Der Treffpunkt der Fähre mit der ‚Magellan‘ lag auf der Tagseite des Planeten, daher war das Schiff immer noch fast hundert Kilometer entfernt, als Mirissa es zum erstenmal sah. Obwohl sie wußte, wie groß es in Wirklichkeit war, sah es aus wie ein Kinderspielzeug, wie es da im Sonnenlicht glitzerte.
Aus zehn Kilometern Entfernung erschien es auch nicht größer. Mirissas Gehirn und ihre Augen ließen sich nicht davon abbringen, daß jene dunklen Kreise um den Mittelabschnitt nur Bullaugen seien. Erst als der endlose, gewölbte Rumpf des Schiffes direkt neben ihnen aufragte, wollte ihr Geist eingestehen, daß es Ladeund Andockluken waren, und daß die Fähre soeben in eine davon einfahren wollte.
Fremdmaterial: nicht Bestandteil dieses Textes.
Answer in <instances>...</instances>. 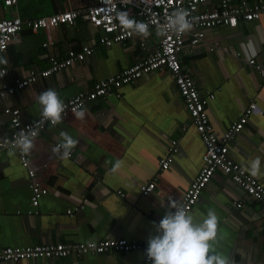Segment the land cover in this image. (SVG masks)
<instances>
[{"label": "crops", "instance_id": "obj_1", "mask_svg": "<svg viewBox=\"0 0 264 264\" xmlns=\"http://www.w3.org/2000/svg\"><path fill=\"white\" fill-rule=\"evenodd\" d=\"M96 1L17 0L5 6L0 0V18H37L85 9ZM232 2L238 4L239 0ZM214 7L217 1L201 9ZM127 12L132 18V10ZM157 30L150 27L147 39L133 35L106 46L98 40L102 31L81 18L73 25L61 24L53 29L24 28L0 55V73H4L0 82L13 85L30 70L47 68L50 56L63 58L69 50L78 52L83 46L93 52L0 99V138L11 130L6 107L18 108L22 121L38 118V93L54 89L64 102L78 91L90 89L97 80L152 54L159 45ZM251 56L264 65V17L252 21L239 18L234 28H206L205 38L197 44L186 40L179 59L182 70L202 94L214 92L215 98L206 108L218 134L255 103L244 128L229 142V155L249 173L251 162L259 158L260 172L254 177L264 185V86L263 78L247 63ZM83 108V119L68 112L59 124L39 133L29 153L33 177L21 166L16 150L0 156V248L107 238L147 243L148 237L156 234L153 222L158 223L173 210L169 204L180 203L202 167L203 142L173 76L165 69L145 73L122 85L114 95L89 101ZM185 122L189 126L184 130L181 126ZM61 131L78 140L67 158L51 153ZM173 139L177 140L174 160L168 169L161 170L159 160ZM116 160L122 166L113 172ZM31 181L47 190L35 207L31 204ZM151 181L155 188L143 194L140 187ZM80 205L83 208L76 210ZM68 209L73 211L68 213ZM209 210L218 218L217 237L210 243L228 264H264V212L260 202L216 171L189 215L199 223ZM145 257V249H110L100 254L0 264H147Z\"/></svg>", "mask_w": 264, "mask_h": 264}, {"label": "built area", "instance_id": "obj_2", "mask_svg": "<svg viewBox=\"0 0 264 264\" xmlns=\"http://www.w3.org/2000/svg\"><path fill=\"white\" fill-rule=\"evenodd\" d=\"M17 0H3L5 6H12ZM217 1V7L208 9L201 7ZM177 8L185 9L189 12L188 19L192 21L193 27L183 34L168 32L160 35L159 45L156 50L146 58L135 62L129 67L116 72L108 77L94 82L92 87L85 91H78L75 95L64 101L65 115L74 112L75 108L84 107L87 102L107 98L114 95L116 90L122 85L130 83L141 75L153 70H167L174 79L179 94L183 97L185 107L189 113L191 123L198 132L203 145V164L196 177L190 182L188 188L182 195L179 203L189 214L197 202L202 190L208 184L216 171H220L230 178L247 196H251L260 202L264 212V185L239 163L235 162L229 155V142L242 131L248 117L255 109V103H250L242 115L233 121L221 134L213 128L207 112L208 103L215 98L214 92L207 91L202 94L192 77L182 70L179 54L187 39L194 45L205 38V29L219 25L234 28L238 24V19L246 21L258 20L264 17V0H239L234 4L232 0H97L85 9H69L48 16L37 18H21L19 16L0 18V55L5 52L24 28L33 30L46 28L53 29L61 24L73 25L77 19H83L90 23L95 29L102 31L99 42L111 46L130 39L133 35L125 32L115 19L117 11L132 10L134 19L147 23L150 27L158 28L164 24L168 15ZM47 43H43V46ZM93 49L83 46L81 51L69 50L63 58L55 56L49 57V66L36 71L30 70L28 74L10 85L0 82V99L14 93L17 89L35 82L39 77H47L52 73L70 66L75 62L83 60L87 55L92 54ZM248 65L263 78L264 86V65L251 56L247 60ZM1 72H4L2 69ZM11 116V130L0 138V143L12 140L15 135L28 125H36L41 120V116L32 121H22L18 108L4 109ZM52 125L49 121H44L39 125V133L47 126ZM187 122L182 124V129H187ZM11 151L10 147L0 146V156L4 152ZM21 166L27 170L30 177L34 176V170L30 167L29 154H23L16 150ZM177 151V140H170L169 147L159 160L161 170L169 168L174 160V153ZM71 156V154H70ZM32 182V181H31ZM155 188V182L151 181L140 187L143 194H147ZM31 204L37 206L40 198L47 193L40 183L30 184ZM80 205L77 209H82ZM73 210L68 209L71 213ZM174 211V209L172 210ZM147 243L141 244L137 241L126 238H107L99 241H84L77 243H45L32 246H4L0 248V262H19L34 258L66 257L71 254H100L110 249L139 250L146 249ZM147 264H151L147 256Z\"/></svg>", "mask_w": 264, "mask_h": 264}, {"label": "clouds", "instance_id": "obj_3", "mask_svg": "<svg viewBox=\"0 0 264 264\" xmlns=\"http://www.w3.org/2000/svg\"><path fill=\"white\" fill-rule=\"evenodd\" d=\"M189 12L182 8L172 11L164 24L157 30L158 35L168 32L183 34L193 27L192 21L188 19ZM115 19L119 26L129 34L147 39L151 33L149 25L129 16L126 11H117ZM2 62L7 63L6 60ZM4 73H0V76ZM40 106L41 120L36 125H28L21 129L12 140L0 143L2 147H10L13 154L19 150L23 154H29L35 147V141L39 135V125L49 121L53 126L62 121L65 112V104L54 89H46L35 96ZM74 114L78 119H83L86 109L81 105L75 108ZM57 144L51 147L53 155L60 154L63 158L70 156L72 149L78 140L67 132L61 131ZM122 166L120 160L112 165L111 171L115 172ZM261 162L259 158L251 162L249 171L251 175L257 176L260 172ZM169 207L174 211H167L158 223L153 222L156 234L147 239L146 256L151 264H228L226 258L216 252L210 243L217 237L218 218L209 210L206 218L201 222H194L193 216L187 214L178 203L172 202Z\"/></svg>", "mask_w": 264, "mask_h": 264}]
</instances>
Loren schaute Mirissa ängstlich an, als sie ihren Sicherheitsgurt losschnallte; das war der gefährliche Augenblick, wenn der übermäßig selbstbewußte Fahrgast, zum erstenmal von allen Fesseln frei, plötzlich erkannte, daß die Nullschwerkraft doch nicht so genußvoll war, wie es aussah. Aber Mirissa schien sich völlig wohlzufühlen, als sie, von ein paar sanften Stößen Lorens angetrieben, durch die Luftschleuse schwebte.